• **PROBLEM DETAILS**
Under this line are the records; write out word for word the part that begins at the line containing "Talking to someone" and ends at the line containing "Campbell River 250-287-2266", and no more.

(RECORD EXTRACTS Opens)

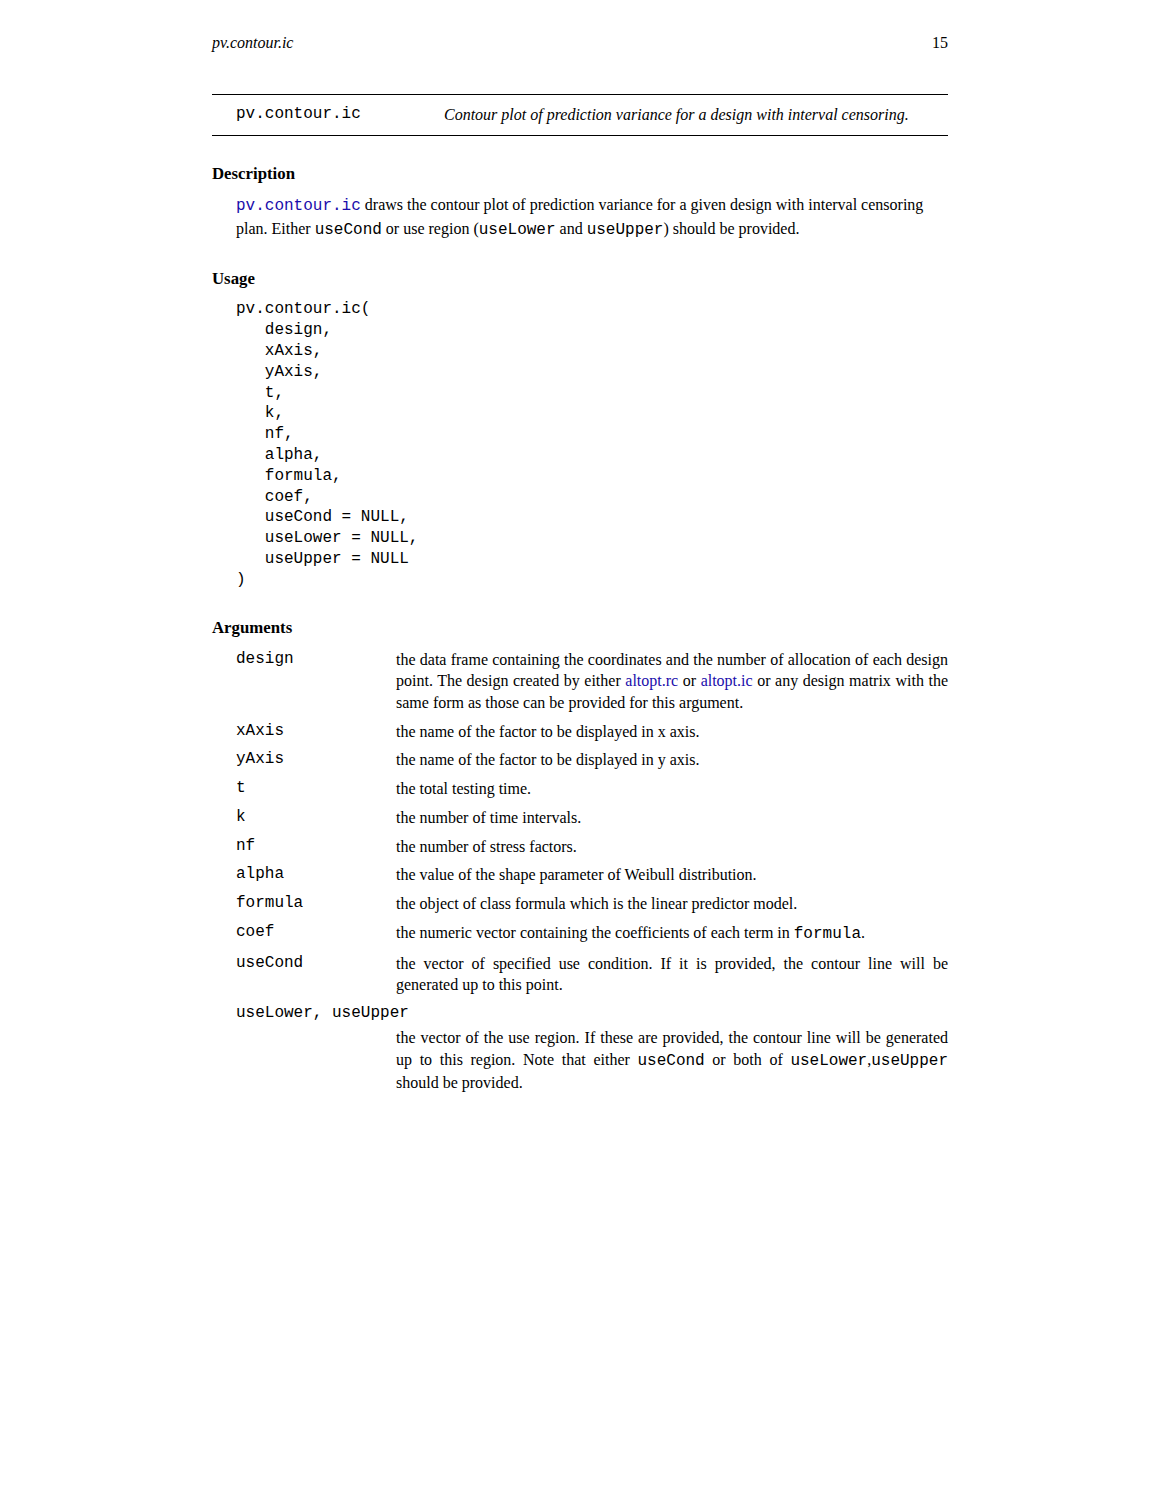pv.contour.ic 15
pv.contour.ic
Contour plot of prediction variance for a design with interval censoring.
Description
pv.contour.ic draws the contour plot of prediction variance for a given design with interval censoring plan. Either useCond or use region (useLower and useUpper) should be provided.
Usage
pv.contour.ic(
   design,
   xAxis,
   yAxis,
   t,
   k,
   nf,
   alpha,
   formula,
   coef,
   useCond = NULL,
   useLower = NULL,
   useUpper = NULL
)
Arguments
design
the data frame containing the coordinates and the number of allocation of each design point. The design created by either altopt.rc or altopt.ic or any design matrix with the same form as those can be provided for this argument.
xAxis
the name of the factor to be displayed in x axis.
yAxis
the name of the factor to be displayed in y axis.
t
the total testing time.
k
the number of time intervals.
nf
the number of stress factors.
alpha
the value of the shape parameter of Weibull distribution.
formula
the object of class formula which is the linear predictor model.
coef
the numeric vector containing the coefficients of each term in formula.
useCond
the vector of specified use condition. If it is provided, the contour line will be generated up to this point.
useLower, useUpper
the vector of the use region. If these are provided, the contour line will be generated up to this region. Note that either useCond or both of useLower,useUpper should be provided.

(RECORD EXTRACTS Closes)
(RECORD EXTRACTS Opens)

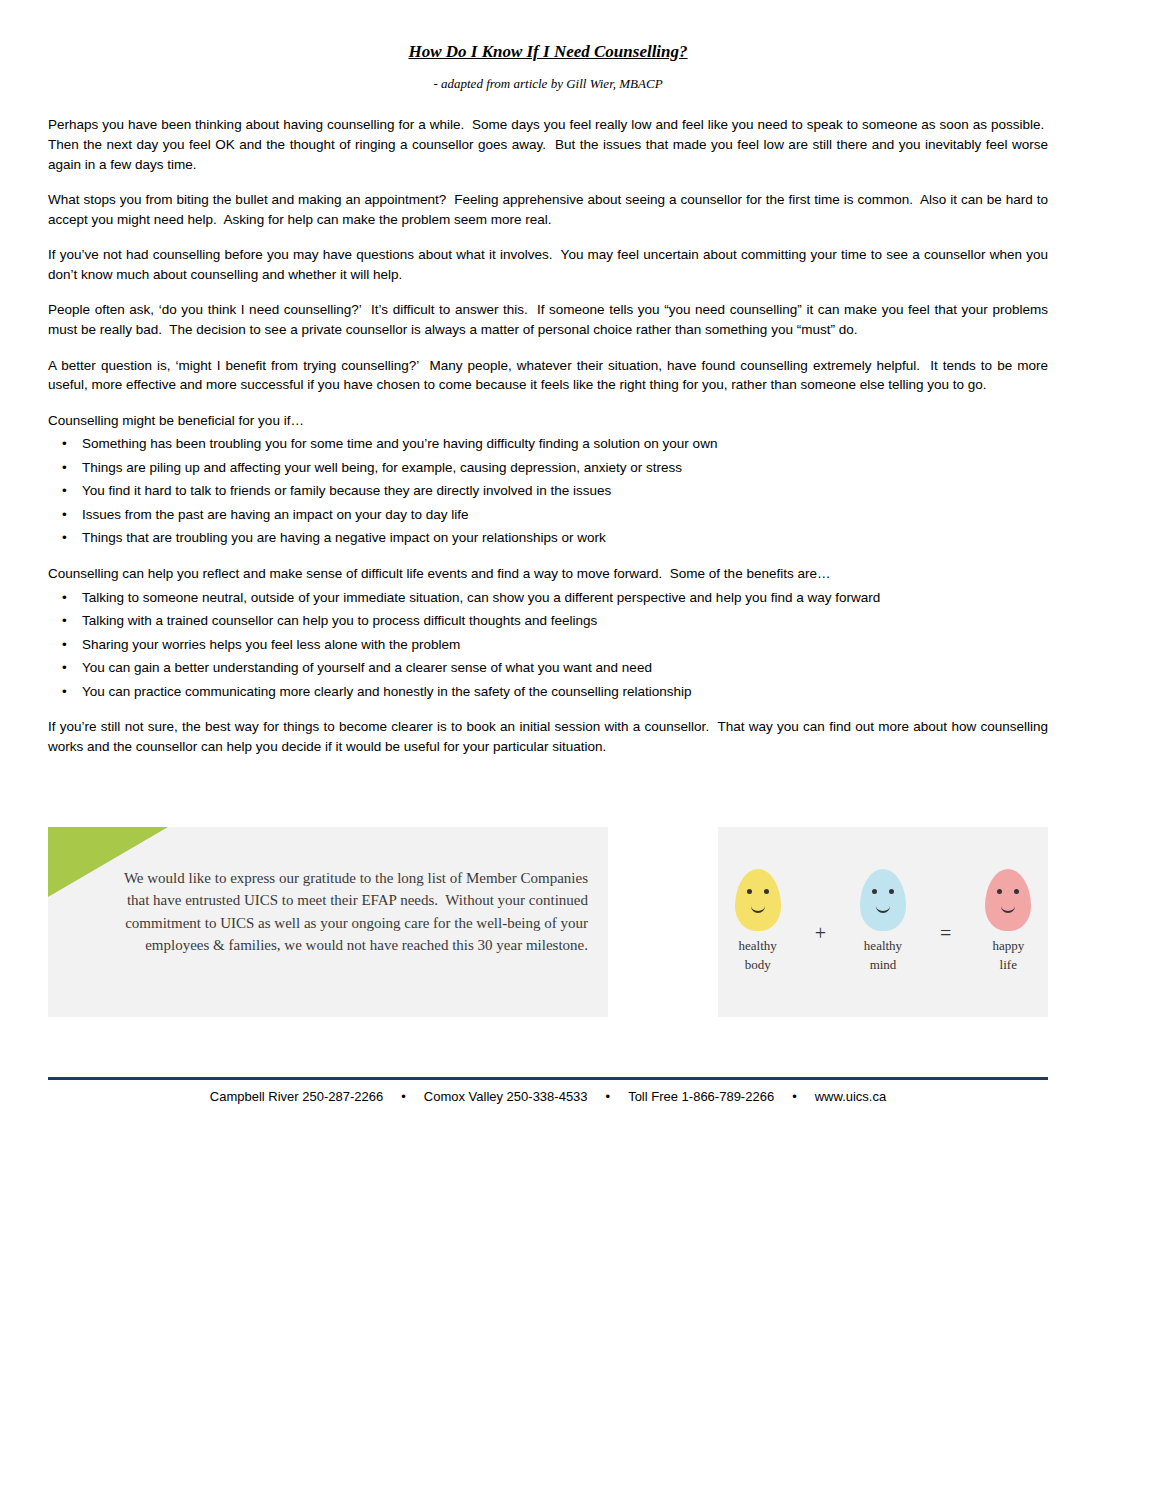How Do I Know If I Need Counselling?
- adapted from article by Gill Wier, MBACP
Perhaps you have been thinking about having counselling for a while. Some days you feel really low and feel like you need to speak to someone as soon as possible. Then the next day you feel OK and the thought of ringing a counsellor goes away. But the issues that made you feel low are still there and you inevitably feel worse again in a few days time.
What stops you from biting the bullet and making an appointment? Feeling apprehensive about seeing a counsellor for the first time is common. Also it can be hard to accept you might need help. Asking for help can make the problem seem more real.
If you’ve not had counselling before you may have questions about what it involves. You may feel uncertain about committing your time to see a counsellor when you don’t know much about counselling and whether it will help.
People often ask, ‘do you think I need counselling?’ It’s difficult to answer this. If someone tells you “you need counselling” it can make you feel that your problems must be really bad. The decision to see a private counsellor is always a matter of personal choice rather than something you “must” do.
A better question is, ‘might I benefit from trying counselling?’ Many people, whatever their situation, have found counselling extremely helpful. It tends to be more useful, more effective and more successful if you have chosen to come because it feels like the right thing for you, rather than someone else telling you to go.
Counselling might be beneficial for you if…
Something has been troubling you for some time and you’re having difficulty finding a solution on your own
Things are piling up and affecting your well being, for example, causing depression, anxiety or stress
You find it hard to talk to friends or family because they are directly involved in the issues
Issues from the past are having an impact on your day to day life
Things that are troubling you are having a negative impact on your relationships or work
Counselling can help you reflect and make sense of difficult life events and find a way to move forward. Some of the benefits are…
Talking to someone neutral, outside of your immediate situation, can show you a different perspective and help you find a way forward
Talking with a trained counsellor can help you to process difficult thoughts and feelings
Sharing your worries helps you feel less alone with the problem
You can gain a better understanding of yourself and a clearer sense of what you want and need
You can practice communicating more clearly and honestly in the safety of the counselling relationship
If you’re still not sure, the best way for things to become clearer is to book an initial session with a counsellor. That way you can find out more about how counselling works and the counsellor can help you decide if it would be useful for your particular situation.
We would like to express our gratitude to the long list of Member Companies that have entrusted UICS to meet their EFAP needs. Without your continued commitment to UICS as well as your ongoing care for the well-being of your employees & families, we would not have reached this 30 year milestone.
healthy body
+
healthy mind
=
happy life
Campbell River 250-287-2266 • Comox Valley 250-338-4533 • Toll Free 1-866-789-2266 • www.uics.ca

(RECORD EXTRACTS Closes)

• **EXERCISE RESPONSE**
Talking to someone neutral, outside of your immediate situation, can show you a different perspective and help you find a way forward
Talking with a trained counsellor can help you to process difficult thoughts and feelings
Sharing your worries helps you feel less alone with the problem
You can gain a better understanding of yourself and a clearer sense of what you want and need
You can practice communicating more clearly and honestly in the safety of the counselling relationship
If you’re still not sure, the best way for things to become clearer is to book an initial session with a counsellor. That way you can find out more about how counselling works and the counsellor can help you decide if it would be useful for your particular situation.
We would like to express our gratitude to the long list of Member Companies that have entrusted UICS to meet their EFAP needs. Without your continued commitment to UICS as well as your ongoing care for the well-being of your employees & families, we would not have reached this 30 year milestone.
healthy body
+
healthy mind
=
happy life
Campbell River 250-287-2266 • Comox Valley 250-338-4533 • Toll Free 1-866-789-2266 • www.uics.ca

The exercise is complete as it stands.